Nous observions les navires de guerre sur l'océan au large de Naha. Dans ce contexte de guerre, nous espérions que les navires « seraient tous détruits ». Lorsque les avions de combat japonais sont arrivés, des centaines de navires de guerre américains ont commencé tirer tous ensemble dans un vacarme d’explosions. C’était une attaque gigantesque, l’eau autour de Naha s’est transformée en mer de feu. Parmi les avions japonais, certains piquaient droit sur les navires ennemis et explosaient.
Nous étions ravis, et on criait « Hourra, hourra ! ». Mais après un moment, on n’entendait plus aucun bruit. Il semblait qu’ils (les avions japonais) avaient tous été abattus. Les navires de guerre ont ensuite commencé à tirer vers Shuri, où nous nous trouvions. Nous nous sommes enfuis désespérément.
Le lendemain, lorsque nous sommes allés voir à quoi ressemblait Naha, les navires américains qui auraient dû avoir disparu, étaient encore tous là. Les professeurs nous avaient dit que « Les navires seraient tous détruits par les unités d’attaques-suicides ». Nous doutions maintenant de l’efficacité des unités d’attaques-suicides, parce que les navires de guerre américains n’avaient finalement subi que quelques rares dommages.
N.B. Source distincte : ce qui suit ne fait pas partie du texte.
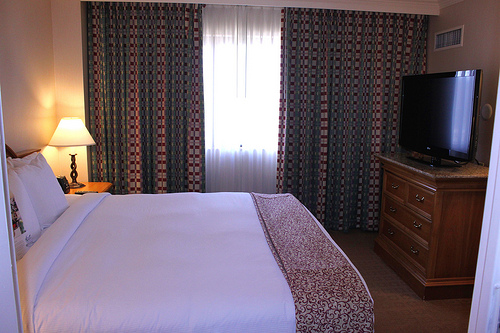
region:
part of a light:
[222, 50, 267, 117]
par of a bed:
[222, 279, 242, 311]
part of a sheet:
[214, 265, 246, 307]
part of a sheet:
[201, 263, 243, 319]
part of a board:
[388, 197, 409, 305]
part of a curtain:
[338, 152, 375, 184]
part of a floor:
[360, 234, 414, 298]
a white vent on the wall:
[433, 26, 464, 52]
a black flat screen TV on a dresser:
[400, 70, 480, 165]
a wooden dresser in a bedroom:
[372, 150, 488, 297]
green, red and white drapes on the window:
[83, 1, 426, 229]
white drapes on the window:
[200, 3, 280, 189]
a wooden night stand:
[68, 177, 111, 193]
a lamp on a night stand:
[46, 118, 96, 188]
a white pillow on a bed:
[12, 153, 69, 231]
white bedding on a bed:
[16, 192, 296, 332]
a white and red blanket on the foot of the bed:
[248, 188, 375, 331]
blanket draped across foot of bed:
[252, 194, 364, 329]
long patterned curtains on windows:
[90, 1, 411, 233]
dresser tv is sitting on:
[379, 152, 494, 289]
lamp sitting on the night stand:
[50, 122, 95, 189]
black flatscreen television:
[402, 72, 475, 168]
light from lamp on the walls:
[25, 75, 95, 178]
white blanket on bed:
[35, 177, 338, 332]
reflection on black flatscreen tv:
[450, 66, 474, 159]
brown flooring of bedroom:
[339, 222, 484, 331]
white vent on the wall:
[432, 26, 465, 46]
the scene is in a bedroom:
[23, 13, 477, 332]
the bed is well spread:
[1, 169, 369, 331]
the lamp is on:
[40, 92, 119, 213]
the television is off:
[364, 63, 499, 158]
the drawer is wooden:
[373, 165, 481, 282]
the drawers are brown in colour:
[376, 158, 475, 332]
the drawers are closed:
[377, 167, 432, 287]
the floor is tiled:
[373, 275, 416, 332]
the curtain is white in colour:
[467, 169, 499, 329]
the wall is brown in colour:
[25, 18, 65, 100]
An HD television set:
[397, 68, 484, 167]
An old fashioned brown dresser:
[372, 149, 487, 296]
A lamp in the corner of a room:
[49, 117, 94, 189]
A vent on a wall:
[433, 25, 464, 49]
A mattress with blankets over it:
[0, 153, 376, 331]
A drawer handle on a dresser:
[413, 192, 423, 202]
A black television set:
[398, 70, 480, 164]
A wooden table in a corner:
[65, 179, 111, 193]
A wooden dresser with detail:
[373, 153, 485, 298]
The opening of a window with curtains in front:
[200, 5, 279, 191]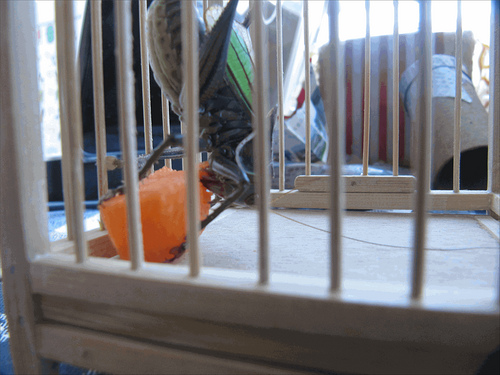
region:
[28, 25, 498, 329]
The cage is white.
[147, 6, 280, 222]
Bug in the cage.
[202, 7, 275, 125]
The wings are green.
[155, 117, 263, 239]
The bug is eating.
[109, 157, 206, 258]
The food is orange.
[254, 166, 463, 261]
The antenna are long.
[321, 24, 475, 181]
Chair in the background.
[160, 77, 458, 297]
The bars are white.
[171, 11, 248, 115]
The legs are bent.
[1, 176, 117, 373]
The floor is blue.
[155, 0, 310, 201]
A bug in a cage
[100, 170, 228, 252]
A piece of furit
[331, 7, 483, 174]
A chair in the back ground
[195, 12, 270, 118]
A green wing on a bug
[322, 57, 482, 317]
A white cage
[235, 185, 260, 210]
A eye on a bug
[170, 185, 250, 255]
A leg on a bug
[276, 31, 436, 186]
Door on a cage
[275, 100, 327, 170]
A paper lying on a chair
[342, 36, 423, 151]
Strips on a chair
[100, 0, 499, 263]
bug is upside down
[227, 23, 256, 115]
bug has green wing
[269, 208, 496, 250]
bug has long antennae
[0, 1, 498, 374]
cage is light wood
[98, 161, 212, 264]
bug is eating fruit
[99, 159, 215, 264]
bug is holding fruit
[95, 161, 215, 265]
fruit is sliced in cube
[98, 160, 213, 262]
fruit cube is orange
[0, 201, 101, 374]
blue floor under cage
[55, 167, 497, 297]
fruit is on cage bottom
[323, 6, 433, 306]
brown wooden cage bars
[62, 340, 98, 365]
small screw in wooden cage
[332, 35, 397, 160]
red and white striped chair back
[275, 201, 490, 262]
long antenna on insect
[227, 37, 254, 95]
green wing on insect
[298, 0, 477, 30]
light shining through window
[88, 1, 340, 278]
insect in cage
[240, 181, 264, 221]
black eye on head of insect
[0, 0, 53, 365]
brown wooden cage frame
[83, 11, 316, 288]
insect eating piece of orange food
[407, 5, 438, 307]
This is a wooden rod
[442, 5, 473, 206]
This is a wooden rod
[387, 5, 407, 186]
This is a wooden rod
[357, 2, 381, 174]
This is a wooden rod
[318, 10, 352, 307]
This is a wooden rod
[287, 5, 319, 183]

○ Pluie d’obus d’artillerie sur Mabuni, lieu de rassemblement de réfugiés
Au milieu de la nuit, une pluie d’obus d’artillerie s’est soudainement déversée sur les collines de Mabuni en faisant des bruits d’éclats. J’ai ensuite entendu les cris d'agonie d'enfants et de femmes, « J'ai été touché », « À l'aide » ou encore « J'ai mal, j'ai mal. » Beaucoup de gens se sont trouvés pris au piège sur cette petite péninsule de Kyan. Nous aussi, on courrait partout pour essayer de fuir et de se cacher dans des abris antiaériens. Des abris, il y en avait quelques uns, mais ils étaient déjà pleins et aucune n’avait de place pour nous trois.
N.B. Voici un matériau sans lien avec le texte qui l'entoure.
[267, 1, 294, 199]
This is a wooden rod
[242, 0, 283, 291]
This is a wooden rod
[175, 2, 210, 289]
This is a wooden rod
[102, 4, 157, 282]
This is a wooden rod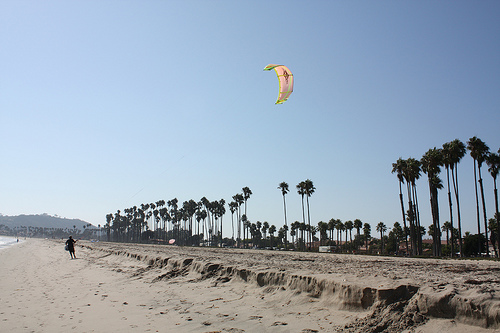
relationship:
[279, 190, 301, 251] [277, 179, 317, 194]
skinny trunk of a palm tree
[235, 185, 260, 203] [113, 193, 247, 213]
leaves of some palm trees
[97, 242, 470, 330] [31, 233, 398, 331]
ledge made by sand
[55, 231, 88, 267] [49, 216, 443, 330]
guy standing standing on beach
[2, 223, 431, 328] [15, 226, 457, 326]
shore of the beach of beach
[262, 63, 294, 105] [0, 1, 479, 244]
fabric in the air in sky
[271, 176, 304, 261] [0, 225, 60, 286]
"a palm tree on edge of beach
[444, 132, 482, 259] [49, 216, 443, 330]
palm tree on the on edge of beach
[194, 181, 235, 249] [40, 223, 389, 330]
palm trees on beach on edge of beach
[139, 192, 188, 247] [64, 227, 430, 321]
palm trees on beach on edge of beach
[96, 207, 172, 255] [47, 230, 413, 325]
trees on the edge on edge of beach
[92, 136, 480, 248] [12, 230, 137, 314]
trees on edge a beach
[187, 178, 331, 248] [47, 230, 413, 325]
trees on the edge on edge of beach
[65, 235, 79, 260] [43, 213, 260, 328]
guy standing on beach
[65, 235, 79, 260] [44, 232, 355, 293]
guy standing on beach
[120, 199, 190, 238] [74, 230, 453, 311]
trees on the beach along beach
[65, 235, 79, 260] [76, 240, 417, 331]
guy standing on beach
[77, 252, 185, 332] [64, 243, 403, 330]
area of the beach of beach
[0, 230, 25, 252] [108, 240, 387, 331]
water area of beach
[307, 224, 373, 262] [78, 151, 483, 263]
buildings behind behind trees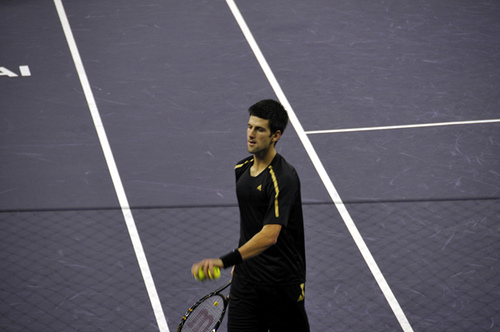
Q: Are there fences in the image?
A: Yes, there is a fence.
○ Les points d’eau sont devenus les cibles des feux ennemis, on y trouvait des piles de cadavres
L’eau est indispensable pour vivre. Tout le monde travaillait d’arrache-pied pour puiser de l’eau. Ils puisaient désespérément de l’eau tout en gardant un œil sur les navires ennemis. Lorsque j’ai voulu tirer de l’eau, des adultes m’ont poussé et je n’ai pas pu y accéder. Alors que je rebroussais chemin, j’ai regardé l’océan. J’ai pressenti le danger et me suis mis à courir vers les rochers bien avant les autres. Puis j’ai entendu des bruits de tirs : le point d’eau était attaqué.
Le jour suivant, lorsque j’ai voulu aller chercher de l’eau et que tout était calme, il y avait des cadavres partout. La tête d’un corps mort était coincée dans la source d’eau. L'endroit était recouvert de sang et jonché de cadavres.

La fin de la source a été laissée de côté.